To simulate district heating networks, in this project the simulation environment Dymola was used. The goal was to run simulation of district heating network and at the same time have good network representation to easily change between different models and also change between doing simulation and optimization. Different models had to be created in Dymola and tested to ensure they work accordingly. The method was to first implement new models for consumers, pipes and producers. The new models were first tested on a component level and later used to simulate larger networks.
There are existing models in the Modelica standard library that could be used to simulate networks although they are not suitable to simulate larger networks. The major part of the thesis was the implementation of a new pipe model. The pipe model in the Modelica standard library is based on the finite volume method and this is not suitable to use in large networks, since the method is unnecessary complex. The new pipe model is based on the spatialDistribution operator from Modelica standard library. The spatialDistribution operator is based on a plug-flow approach which is less complex. The simulations showed that the new pipe model had the wanted characteristics with a reduced complexity to make it possible to simulate larger networks.

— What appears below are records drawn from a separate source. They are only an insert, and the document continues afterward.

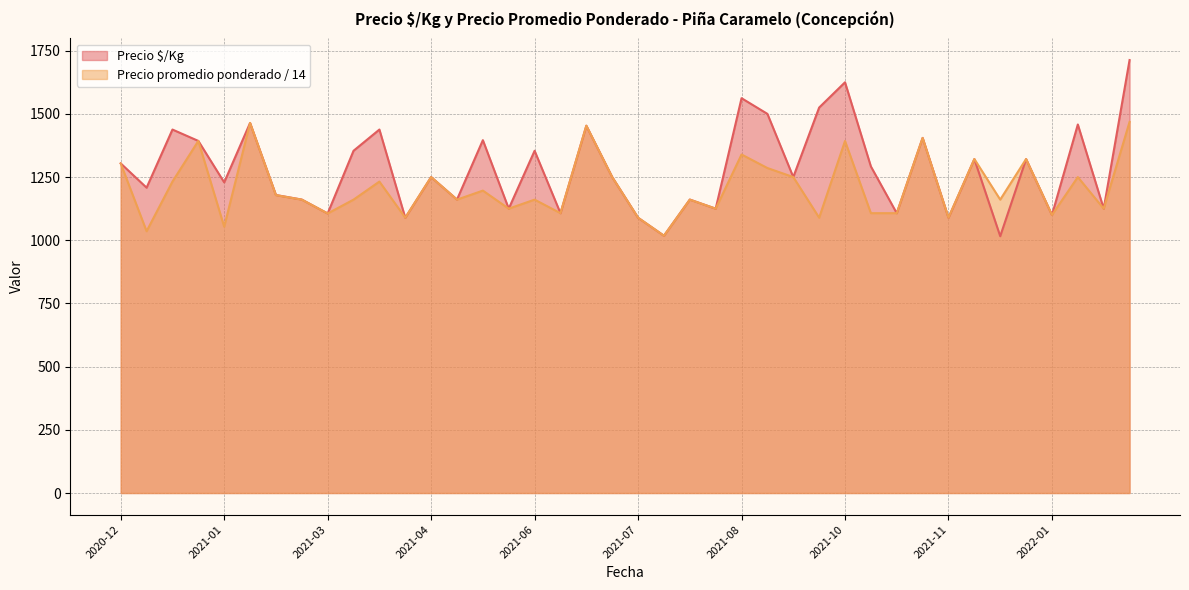

True or false: Precio promedio ponderado has a value of 1678.5 at 2021-02.

False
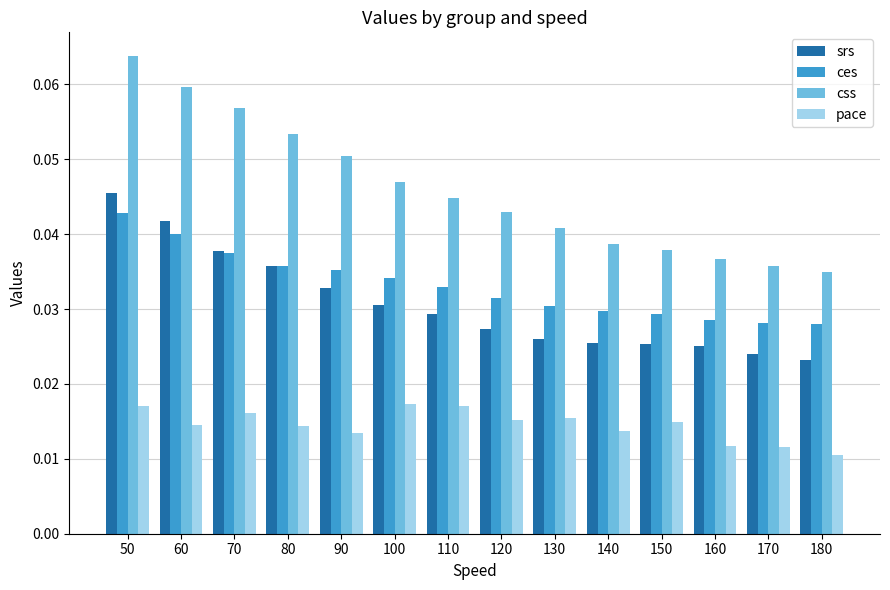

Which series changed the most between 60 and 180?

css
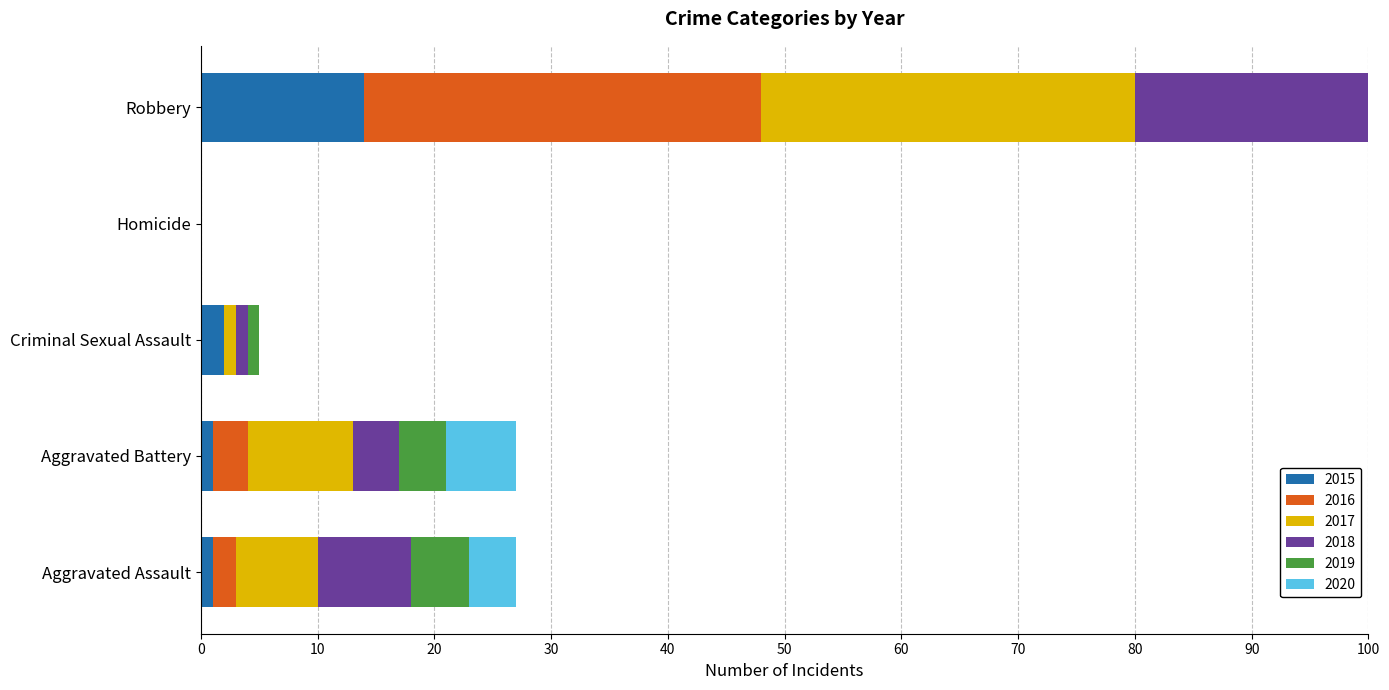

What is the highest value of the 2018 series?

54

A heat loss implementation was introduced for the new pipe. The implementation was simulated and compared to data from an existing district heating network. The results from the simulation showed that the simulated and measured data differed very little.
Pressure driven networks with loops, branches, several producers was possible to be simulated using the new components. The simulation time for a complex network with 100 consumers was below two minutes. At the current state 100 consumers is the highest amount of consumer models a simulation can handle, but improvements can be made.
The results showed that the new implemented models were able to simulate larger district heating networks that included both pressure and heat loss. There is also room to add more complexity into the models.